Gold slides below U.S.$2,000, market eyes Fed rate hike cues

Ingots of 99.99 percent pure gold are placed in a workroom at Krastsvetmet precious metals plant in the Siberian city of Krasnoyarsk, Russia, January 31, 2023. REUTERS/Alexander Manzyuk


On Monday, gold dipped below the crucial U.S.$2,000 mark as a robust dollar and increasing Treasury yields influenced its value, with investors seeking indications of a potential single rate hike by the U.S. Federal Reserve in May.

By 1:40 p.m. EDT (17:40 GMT), spot gold had decreased 0.4% to $1,995.42 per ounce, following a 0.6% surge earlier in the day. U.S. gold futures closed at $2,007, 0.4% down. Kitco Metals’ senior analyst, Jim Wyckoff, attributed the pressure on gold to a stronger U.S. dollar, rising bond yields, and profit-taking from recent gains.

The U.S. dollar appreciated 0.6%, making gold priced in dollars less appealing for international buyers, while benchmark Treasury yields reached their highest in over two weeks.

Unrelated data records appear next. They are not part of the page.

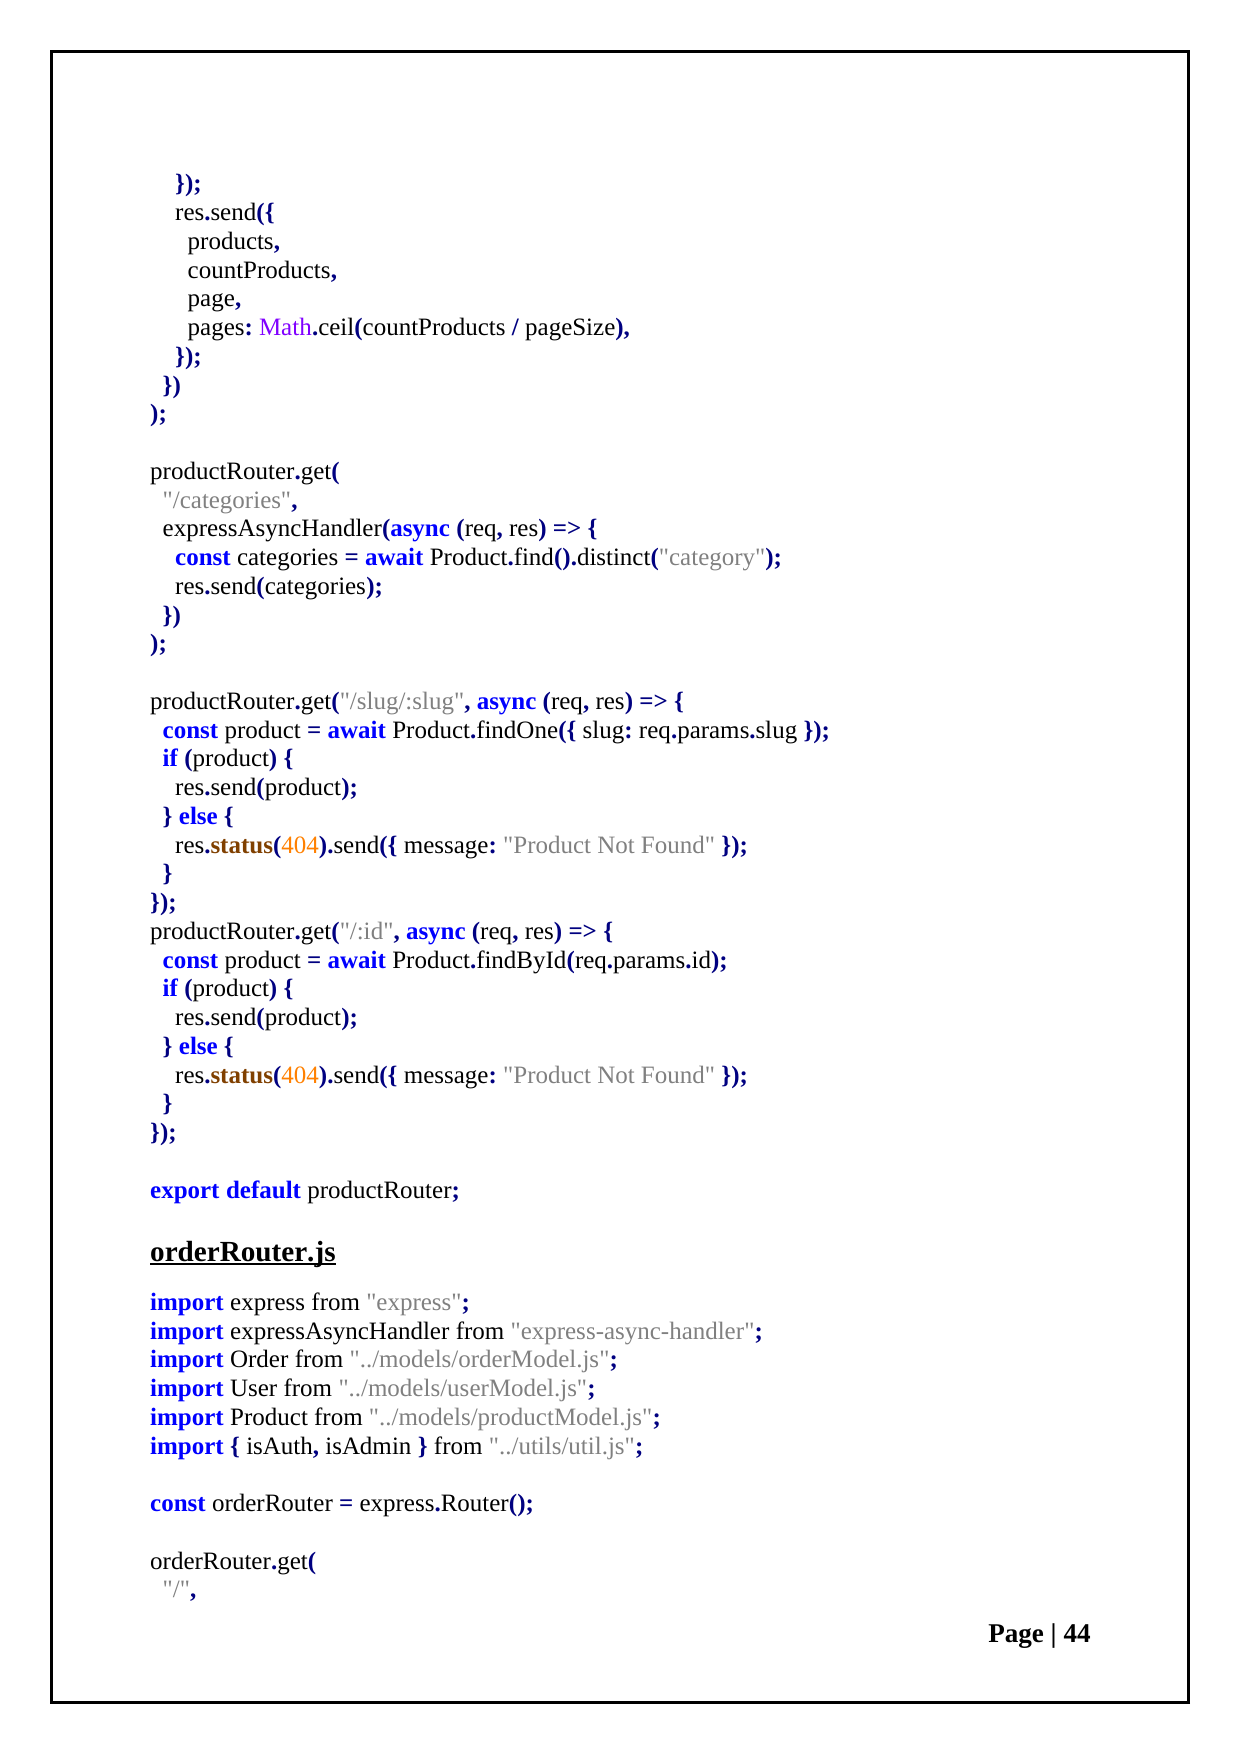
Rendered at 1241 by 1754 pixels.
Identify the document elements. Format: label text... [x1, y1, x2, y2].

text pages: Math.ceil(countProducts / pageSize), [150, 312, 1090, 341]
text import Order from "../models/orderModel.js"; [150, 1344, 1090, 1373]
text "/", [150, 1574, 1090, 1603]
text } else { [150, 801, 1090, 830]
text countProducts, [150, 255, 1090, 283]
text import express from "express"; [150, 1287, 1090, 1316]
text res.send(product); [150, 1002, 1090, 1031]
text }) [150, 600, 1090, 628]
text res.status(404).send({ message: "Product Not Found" }); [150, 1060, 1090, 1088]
text const product = await Product.findOne({ slug: req.params.slug }); [150, 715, 1090, 743]
text productRouter.get("/slug/:slug", async (req, res) => { [150, 686, 1090, 715]
text if (product) { [150, 973, 1090, 1002]
text const orderRouter = express.Router(); [150, 1488, 1090, 1517]
text res.send({ [150, 197, 1090, 226]
text "/categories", [150, 485, 1090, 513]
text } else { [150, 1031, 1090, 1060]
text } [150, 1088, 1090, 1117]
text const categories = await Product.find().distinct("category"); [150, 542, 1090, 571]
text page, [150, 283, 1090, 312]
text orderRouter.js [150, 1234, 1090, 1268]
text } [150, 858, 1090, 887]
text export default productRouter; [150, 1175, 1090, 1203]
text import { isAuth, isAdmin } from "../utils/util.js"; [150, 1431, 1090, 1459]
text res.send(categories); [150, 571, 1090, 600]
text productRouter.get("/:id", async (req, res) => { [150, 916, 1090, 945]
text ); [150, 398, 1090, 427]
text }); [150, 887, 1090, 916]
text ); [150, 628, 1090, 657]
text products, [150, 226, 1090, 255]
text res.status(404).send({ message: "Product Not Found" }); [150, 830, 1090, 858]
text orderRouter.get( [150, 1546, 1090, 1574]
text expressAsyncHandler(async (req, res) => { [150, 513, 1090, 542]
text productRouter.get( [150, 456, 1090, 485]
text import expressAsyncHandler from "express-async-handler"; [150, 1316, 1090, 1344]
text import User from "../models/userModel.js"; [150, 1373, 1090, 1402]
text }); [150, 1117, 1090, 1146]
text }); [150, 168, 1090, 197]
text res.send(product); [150, 772, 1090, 801]
text }) [150, 370, 1090, 398]
text const product = await Product.findById(req.params.id); [150, 945, 1090, 973]
text }); [150, 341, 1090, 370]
text if (product) { [150, 743, 1090, 772]
text import Product from "../models/productModel.js"; [150, 1402, 1090, 1431]
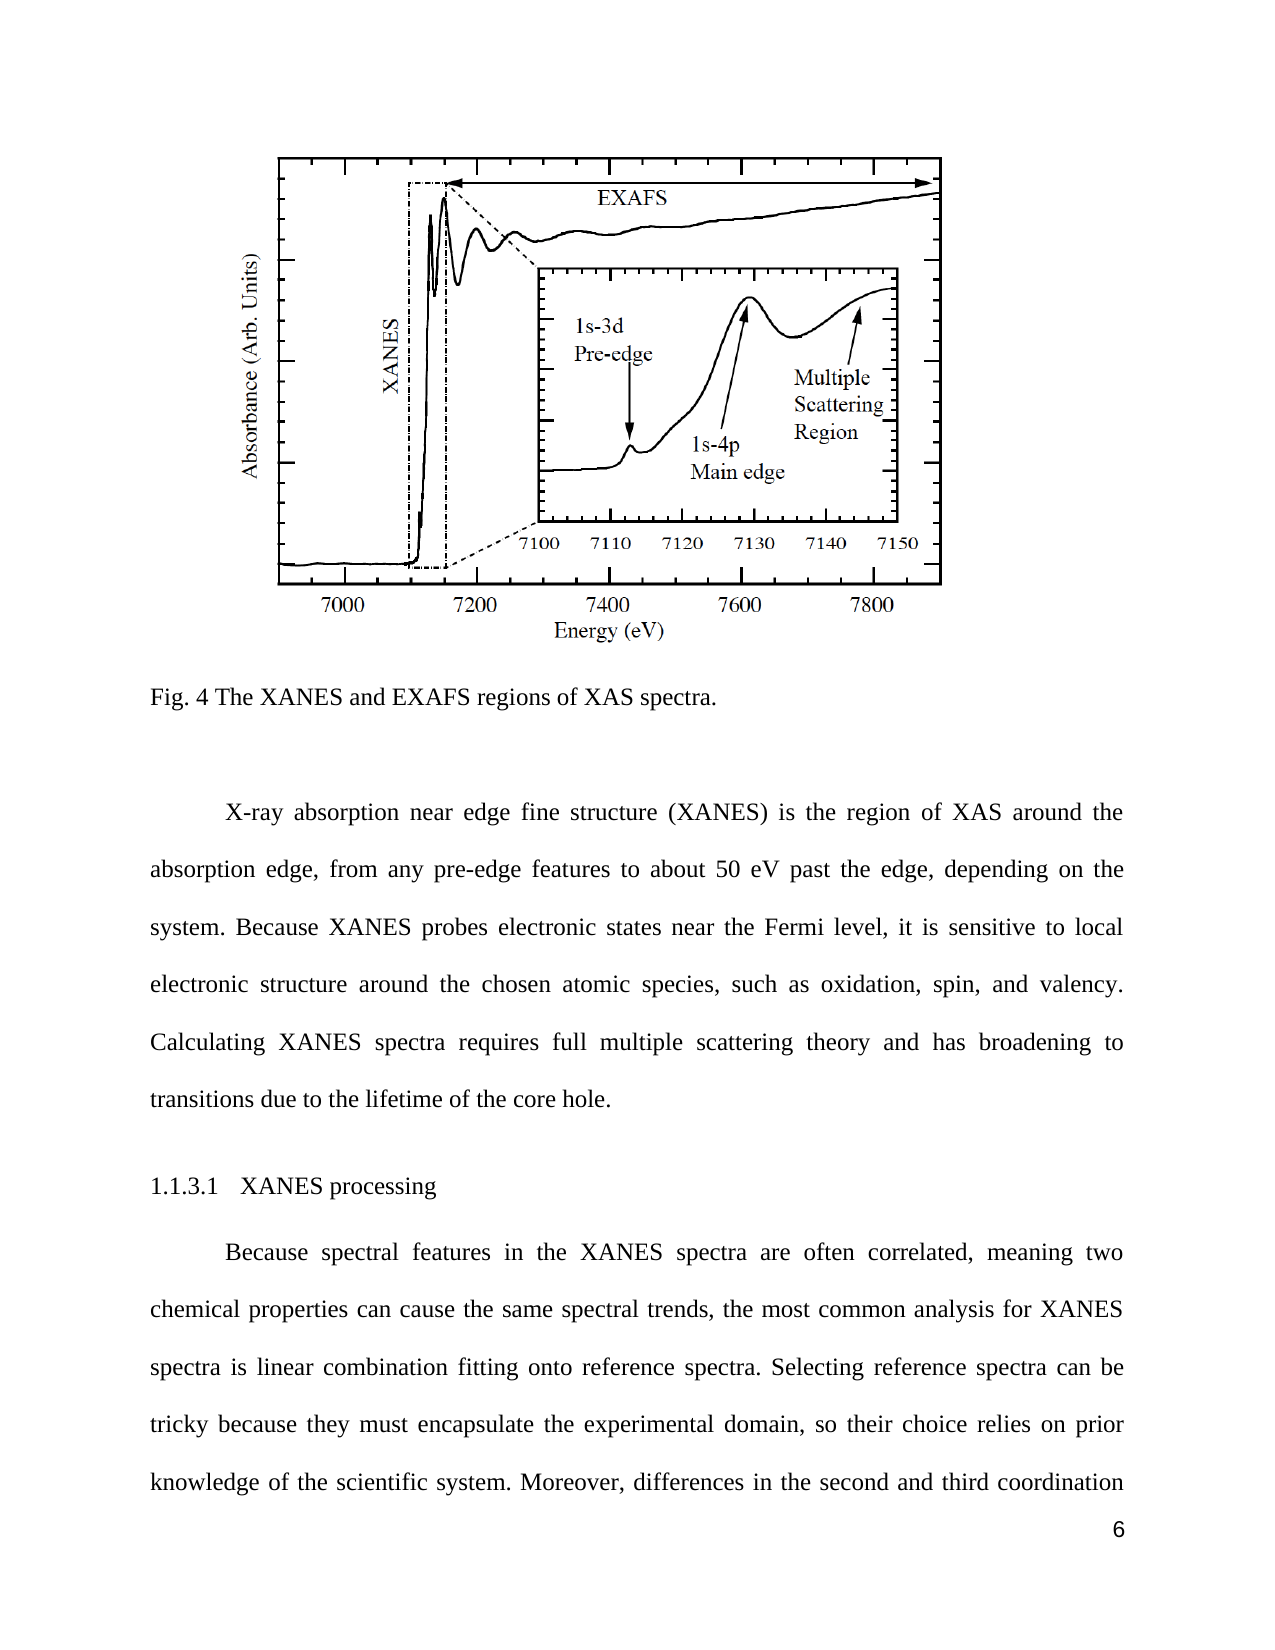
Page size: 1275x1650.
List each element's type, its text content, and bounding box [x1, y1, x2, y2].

text Fig. 4 The XANES and EXAFS regions of XAS spectra. [150, 682, 1125, 711]
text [150, 1237, 1125, 1496]
subtitle XANES processing [150, 1171, 1125, 1200]
picture [225, 150, 961, 656]
text X-ray absorption near edge fine structure (XANES) is the region of XAS around the absorption edge, from any pre-edge features to about 50 eV past the edge, depending on the system. Because XANES probes electronic states near the Fermi level, it is sensitive to local electronic structure around the chosen atomic species, such as oxidation, spin, and valency. Calculating XANES spectra requires full multiple scattering theory and has broadening to transitions due to the lifetime of the core hole. [150, 797, 1125, 1113]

Despite the current decline, Wyckoff maintained that gold’s trend is positive and anticipates a new record high in the coming weeks.

On Friday, gold fell 2% after the dollar’s recovery, with Fed officials implying a possible rate increase of 25 basis points (bp) next month. Nevertheless, last week’s economic data revealed a slowing U.S. economy, fueling speculations that the next Fed rate hike may be the last.

According to the CME FedWatch tool, the market predicts an 86% likelihood of a 25-bp hike in May and a 2-in-3 chance of a pause in June.

Kinesis Money’s external analyst, Carlo Alberto De Casa, identified the $1,980-$2,000 range as a strong support area for gold.

Investors will be closely monitoring statements from Fed officials this week before the commencement of a blackout period on April 22, leading up to the Fed’s meeting on May 2-3.

Spot silver dropped 1.4% to $24.99 per ounce, while platinum increased 0.4% to $1,048.36, and palladium rose 3.4% to $1,554.85.